EKU Danville and Richmond Students Start Restoration
In the fall of 2015, before EKU students and the Central Kentucky African American Cemetery Association began working on the abandoned African American cemetery at White Oak in Garrard County, the property was covered with huge vines and littered with downed, rotting trees. Most headstones were completely covered with vines or knocked over from trees fallen in ice storms of recent years. The remote location of the cemetery made it difficult to access.
Now the students’ work is starting to become visible and is making the recovery of headstones much easier.
The White Oak African American Cemetery is located just off of Route 27 on 152 in northern Garrard County. Some of the earliest burials in this cemetery started in the late 1880s, and there are several Civil War headstones that honor members of the U.S. Colored Troops.
Prior to the students’ work on the cemetery, only about 70 burials had been identified in this cemetery, but as of March 2016, volunteers have identified nearly 100.
One of the unique features of this historic cemetery is the wide variety of headstones. Many beautiful ones are commercially produced but individually designed, such as this one from the 1950s. Others are home-made like this one with a single sea shell embedded above the name of the deceased.

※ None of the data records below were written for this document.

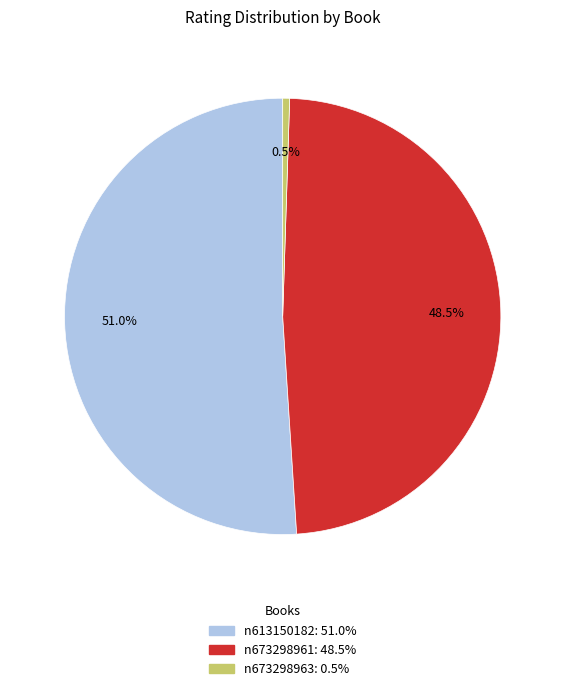

What percentage is the n613150182 slice, to the nearest percent?

51%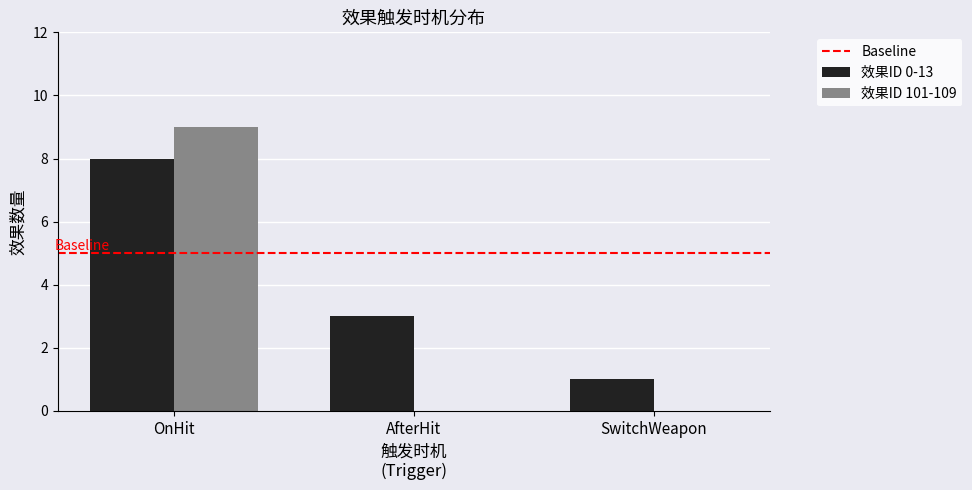

Is it true that 效果ID 101-109 equals 9 at OnHit?

True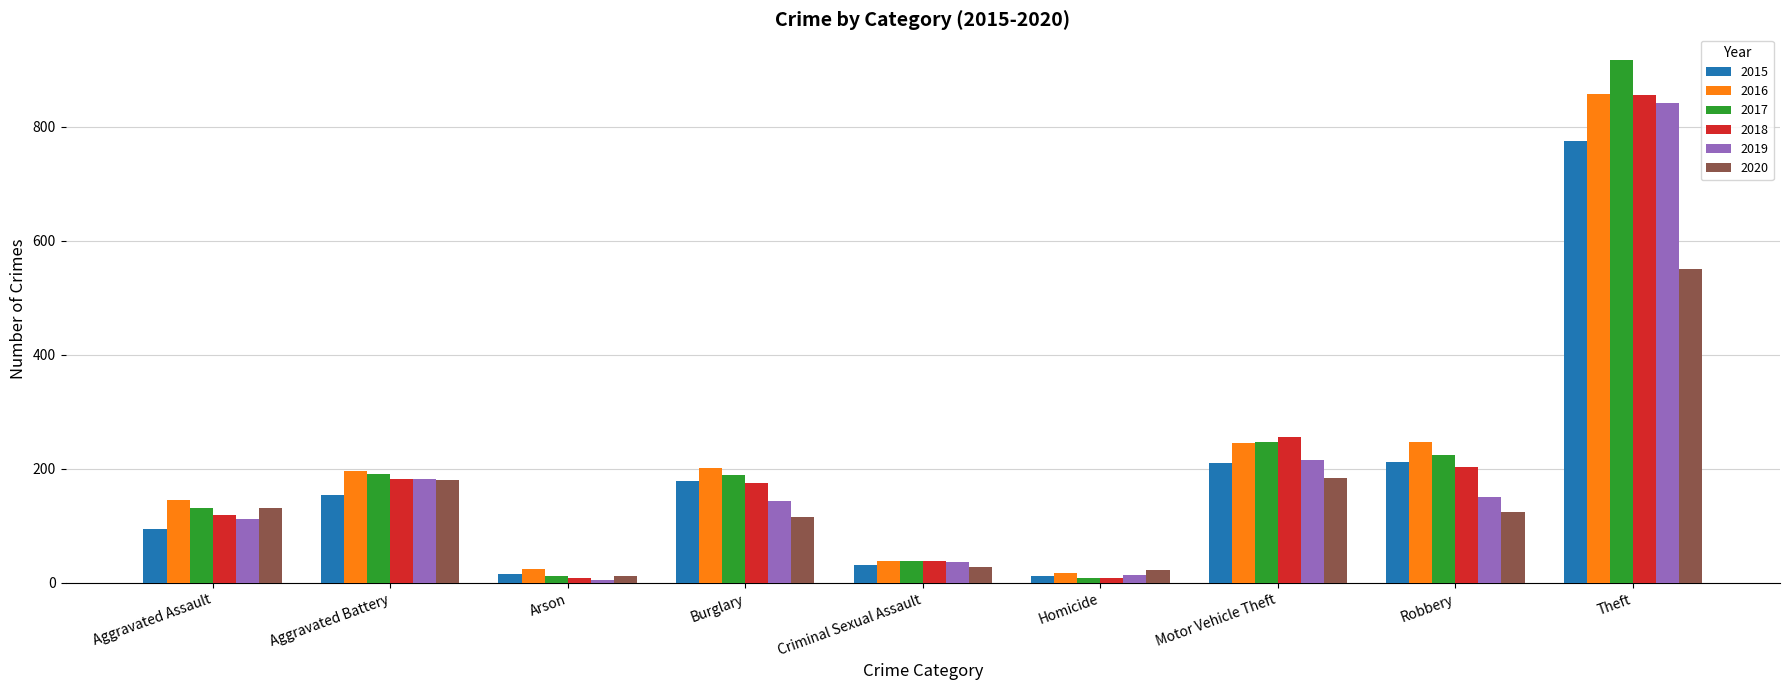

At which label is 2019 closest to 423?

Motor Vehicle Theft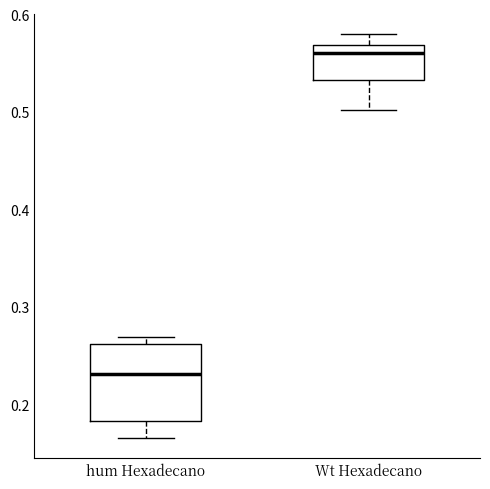

Where does the lower whisker of the box for hum Hexadecano end on the y-axis? The values are not printed on the chart, so give them approximately, as read against the axis.

0.17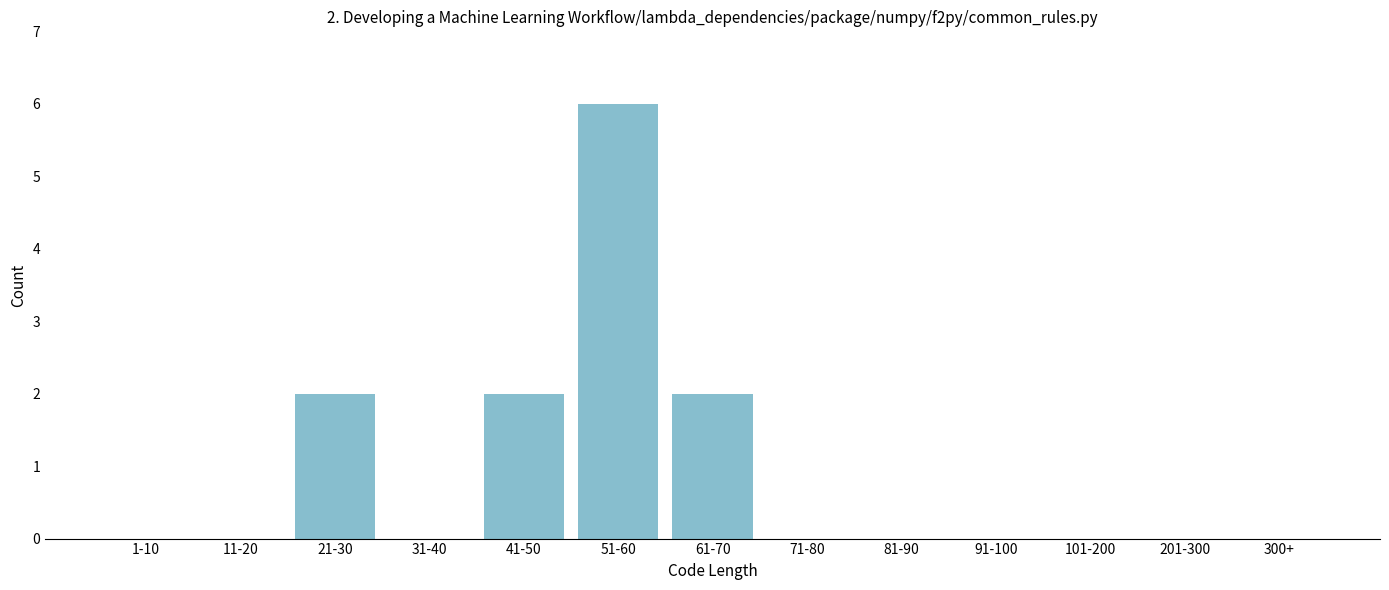

Reading left to right, what are all the values shown in this chart?

1-10=0	11-20=0	21-30=2	31-40=0	41-50=2	51-60=6	61-70=2	71-80=0	81-90=0	91-100=0	101-200=0	201-300=0	300+=0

On Saturday, March 26, eleven volunteers worked at White Oak to cut and remove trees and vines.
The four students shown in the photo here are from instructor Gwen Graham’s African American Studies class at EKU Richmond. They are teaming up to cut down a tree in the cemetery. From left to right, they are Murtaja Alhumidi, Mohammad Al-Shaban, Muhamad Almahroos, and Mohamed Shuiab, all from Saudia Arabia.
Shown below are two of the “After” photos from Saturday’s work.
AFA student Brian Morrison also helped early in the day at the White Oak Cemetery.